> What is required:
Each record below is to be restated word for word.
Data shown Start Marker
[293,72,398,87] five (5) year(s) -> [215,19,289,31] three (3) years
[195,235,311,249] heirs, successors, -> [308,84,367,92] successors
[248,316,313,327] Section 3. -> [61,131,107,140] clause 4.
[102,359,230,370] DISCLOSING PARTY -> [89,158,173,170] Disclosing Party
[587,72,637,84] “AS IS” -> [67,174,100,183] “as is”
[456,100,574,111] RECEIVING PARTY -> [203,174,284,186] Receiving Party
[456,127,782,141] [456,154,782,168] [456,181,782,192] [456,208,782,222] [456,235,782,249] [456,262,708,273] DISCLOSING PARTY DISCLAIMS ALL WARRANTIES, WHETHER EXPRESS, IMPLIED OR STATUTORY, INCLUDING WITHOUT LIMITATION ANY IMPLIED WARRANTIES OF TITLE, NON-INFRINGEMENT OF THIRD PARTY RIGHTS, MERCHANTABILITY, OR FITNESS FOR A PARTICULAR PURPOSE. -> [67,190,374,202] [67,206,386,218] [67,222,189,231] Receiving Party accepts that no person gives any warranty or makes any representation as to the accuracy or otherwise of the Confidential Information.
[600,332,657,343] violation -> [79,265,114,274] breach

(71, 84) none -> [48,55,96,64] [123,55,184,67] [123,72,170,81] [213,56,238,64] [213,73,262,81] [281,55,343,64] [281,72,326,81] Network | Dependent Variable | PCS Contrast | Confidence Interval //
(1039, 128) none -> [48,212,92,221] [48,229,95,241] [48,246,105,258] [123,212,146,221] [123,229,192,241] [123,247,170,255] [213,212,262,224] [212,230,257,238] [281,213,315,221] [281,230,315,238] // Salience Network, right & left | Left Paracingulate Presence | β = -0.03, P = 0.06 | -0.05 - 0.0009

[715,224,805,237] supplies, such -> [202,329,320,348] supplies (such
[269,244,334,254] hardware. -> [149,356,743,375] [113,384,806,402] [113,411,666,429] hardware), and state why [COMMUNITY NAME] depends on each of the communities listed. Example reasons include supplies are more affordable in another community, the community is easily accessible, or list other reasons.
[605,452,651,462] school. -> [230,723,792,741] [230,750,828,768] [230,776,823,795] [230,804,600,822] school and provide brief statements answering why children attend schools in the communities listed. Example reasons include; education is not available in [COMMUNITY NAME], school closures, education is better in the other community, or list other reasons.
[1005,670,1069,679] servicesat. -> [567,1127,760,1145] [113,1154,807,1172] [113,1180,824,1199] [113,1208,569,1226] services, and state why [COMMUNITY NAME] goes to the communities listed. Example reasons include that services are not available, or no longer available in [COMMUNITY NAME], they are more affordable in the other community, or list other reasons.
Data shown End Marker
> Response area:
[293,72,398,87] five (5) year(s) -> [215,19,289,31] three (3) years
[195,235,311,249] heirs, successors, -> [308,84,367,92] successors
[248,316,313,327] Section 3. -> [61,131,107,140] clause 4.
[102,359,230,370] DISCLOSING PARTY -> [89,158,173,170] Disclosing Party
[587,72,637,84] “AS IS” -> [67,174,100,183] “as is”
[456,100,574,111] RECEIVING PARTY -> [203,174,284,186] Receiving Party
[456,127,782,141] [456,154,782,168] [456,181,782,192] [456,208,782,222] [456,235,782,249] [456,262,708,273] DISCLOSING PARTY DISCLAIMS ALL WARRANTIES, WHETHER EXPRESS, IMPLIED OR STATUTORY, INCLUDING WITHOUT LIMITATION ANY IMPLIED WARRANTIES OF TITLE, NON-INFRINGEMENT OF THIRD PARTY RIGHTS, MERCHANTABILITY, OR FITNESS FOR A PARTICULAR PURPOSE. -> [67,190,374,202] [67,206,386,218] [67,222,189,231] Receiving Party accepts that no person gives any warranty or makes any representation as to the accuracy or otherwise of the Confidential Information.
[600,332,657,343] violation -> [79,265,114,274] breach

(71, 84) none -> [48,55,96,64] [123,55,184,67] [123,72,170,81] [213,56,238,64] [213,73,262,81] [281,55,343,64] [281,72,326,81] Network | Dependent Variable | PCS Contrast | Confidence Interval //
(1039, 128) none -> [48,212,92,221] [48,229,95,241] [48,246,105,258] [123,212,146,221] [123,229,192,241] [123,247,170,255] [213,212,262,224] [212,230,257,238] [281,213,315,221] [281,230,315,238] // Salience Network, right & left | Left Paracingulate Presence | β = -0.03, P = 0.06 | -0.05 - 0.0009

[715,224,805,237] supplies, such -> [202,329,320,348] supplies (such
[269,244,334,254] hardware. -> [149,356,743,375] [113,384,806,402] [113,411,666,429] hardware), and state why [COMMUNITY NAME] depends on each of the communities listed. Example reasons include supplies are more affordable in another community, the community is easily accessible, or list other reasons.
[605,452,651,462] school. -> [230,723,792,741] [230,750,828,768] [230,776,823,795] [230,804,600,822] school and provide brief statements answering why children attend schools in the communities listed. Example reasons include; education is not available in [COMMUNITY NAME], school closures, education is better in the other community, or list other reasons.
[1005,670,1069,679] servicesat. -> [567,1127,760,1145] [113,1154,807,1172] [113,1180,824,1199] [113,1208,569,1226] services, and state why [COMMUNITY NAME] goes to the communities listed. Example reasons include that services are not available, or no longer available in [COMMUNITY NAME], they are more affordable in the other community, or list other reasons.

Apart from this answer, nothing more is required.